There was a bit of juicy gossip that the Guinness family had wanted to sell the company before Ernest Saunders became the chief executive. But they hadn't controlled enough shares to make it happen. I had read previously that after the takeover of The Distillers Company their shares were diluted to the point they no longer had a seat on the board. They're still immensely wealthy though, the current head of the family lives on an estate over 35 square miles in size. That's 2.6% of Suffolk. I don't think my house is even 2.6% of the bleedin' road!

After business and little light networking (two pints worth for me) we hoofed it over to the Open Gate Brewery. There's quite a lot to it. The parts we saw were the porter's loft, and of course the brewery. 


The brewery is enter AND exit via the gift shop. The brewery is a marketing exercise more than anything else. But hey, marketing budgets are massive!


The 15hl/9bbl brewery from BrauKon had all the bells and whistles. It's four vessel brewing system, but we didn't get near it, so no pictures of the inside of the lauter. They mostly use pellets but have a hop back too if they want to use whole hops. They can also move mash backward and forwards so can do decoction if they want to spend eight hours mashing instead of one. They're currently brewing twice a day, but could double that. 
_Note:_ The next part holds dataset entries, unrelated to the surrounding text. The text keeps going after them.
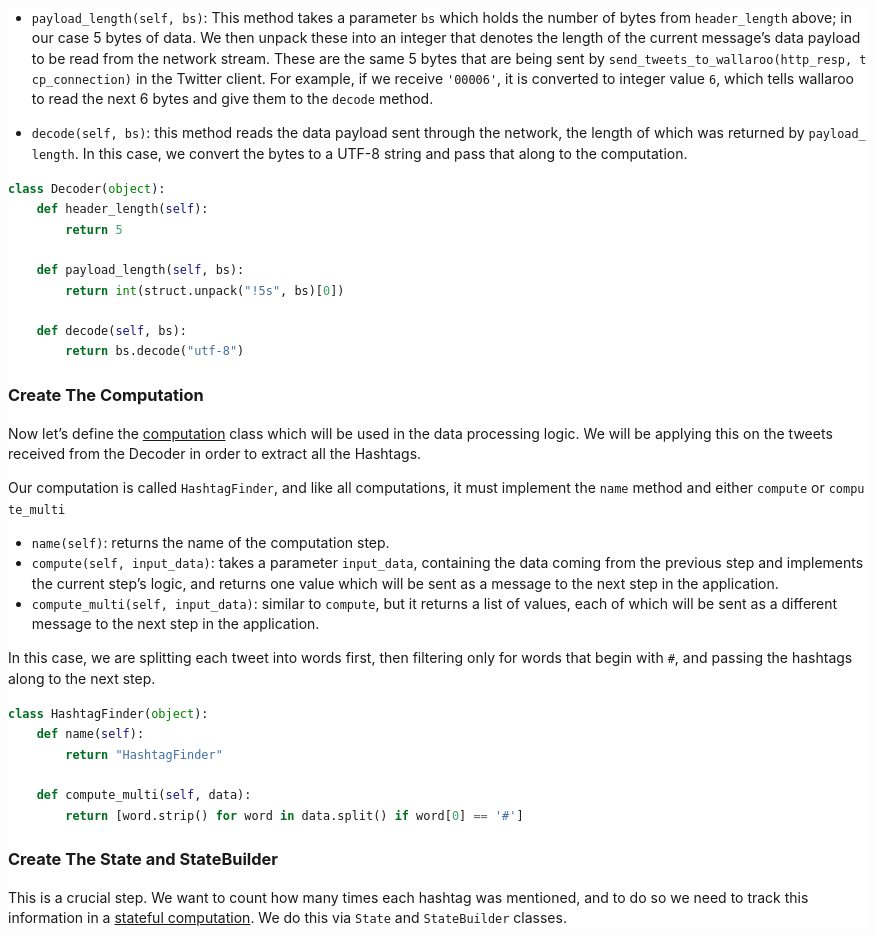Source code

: * `payload_length(self, bs)`: This method takes a parameter `bs` which holds the number of bytes from `header_length` above; in our case 5 bytes of data. We then unpack these into an integer that denotes the length of the current message’s data payload to be read from the network stream.
These are the same 5 bytes that are being sent by `send_tweets_to_wallaroo(http_resp, tcp_connection)` in the Twitter client. For example, if we receive `'00006'`, it is converted to integer value `6`, which tells wallaroo to read the next 6 bytes and give them to the `decode` method.

* `decode(self, bs)`: this method reads the data payload sent through the network, the length of which was returned by `payload_length`. In this case, we convert the bytes to a UTF-8 string and pass that along to the computation.


```python
class Decoder(object):
    def header_length(self):
        return 5

    def payload_length(self, bs):
        return int(struct.unpack("!5s", bs)[0])

    def decode(self, bs):
        return bs.decode("utf-8")
```

### Create The Computation

Now let’s define the [computation](https://docs.wallaroolabs.com/book/core-concepts/core-concepts.html) class which will be used in the data processing logic. We will be applying this on the tweets received from the Decoder in order to extract all the Hashtags.

Our computation is called `HashtagFinder`, and like all computations, it must implement the `name` method and either `compute` or `compute_multi`

* `name(self)`:  returns the name of the computation step.
* `compute(self, input_data)`: takes a parameter `input_data`, containing the data coming from the previous step and implements the current step’s logic, and returns one value which will be sent as a message to the next step in the application.
* `compute_multi(self, input_data)`: similar to `compute`, but it returns a list of values, each of which will be sent as a different message to the next step in the application.

In this case, we are splitting each tweet into words first, then filtering only for words that begin with `#`, and passing the hashtags along to the next step.

```python
class HashtagFinder(object):
    def name(self):
        return "HashtagFinder"

    def compute_multi(self, data):
        return [word.strip() for word in data.split() if word[0] == '#']
```

### Create The State and StateBuilder

This is a crucial step. We want to count how many times each hashtag was mentioned, and to do so we need to track this information in a [stateful computation](https://docs.wallaroolabs.com/book/core-concepts/core-concepts.html). We do this via `State` and `StateBuilder` classes.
Brewing vessels at the back there, yeast tanks behind the brewer

There's a four vessel CIP (Clean In Place) set, and an effluent plant for controlling temperature and balancing pH. 

CIP vessels behind the brewers

They have 4 x 15hl, 6 x 30hl and 4x60hl fermenting vessels. Though there is a core range of beers the focus is on innovation and the brewers have a lot of freedom in deciding what is brewed. 


There's a flash pasteuriser (11-15 pasteurisation units), a lenticular filter, a centrifuge and buffer tanks. So unsurprisingly there's no beer served as god intended, it's currently all kegged and will be canned once the canning line is commissioned. 

The centrifuge

There's reverse osmosis treatment for the brewing liquor, with mains water blended back in and salts added as required.


They're currently using the Guinness ale and lager yeasts, but they can propagate yeast from slants if they want to. 


Despite the brewery being large for its modest brewlength it was more a stand and point than a tour, and we didn't stay there long. 


Then it was up the escalator and back to the gift shop. The building used to be an H&M and they've kept the escalators. First time I've seen them in a brewery!


After the brewery tour it was time to see if Guinness could organise a piss up in a brewery. And the answer was of course, yes. 


I don't know what deal the CIBD had done with Diageo or if we were subsidised, but we paid a tenner. This gave us pie and mash, which was nice, and a pint of Guinness (brewed in Dublin). I was keen to have somethng brewed on site though, so I had a hazy IPA next, which was nice enough. I think the ABV was a bit hefty, as on top of the three pints of Guinness I'd had I was defintely feeling pissed by the time I'd fininished it. So there you have it.

The Guardian journo's main complaint seemed to be that you had to take a lift to the toilets. Which did make me wonder what she'd think if she ever went to a Wetherspoons. The building we were in had the fourth floor button in the lift labelled toilets. But the first floor bar we were in had a toilet, so I had no trouble getting rid of the beer I'd rented without using the lift. 

I don't know how my experience and tour at the Open Gate Brewery compared to the ones for you pay for, but I enjoyed myself. Which I guess blows my chance of becoming a restaurant critic.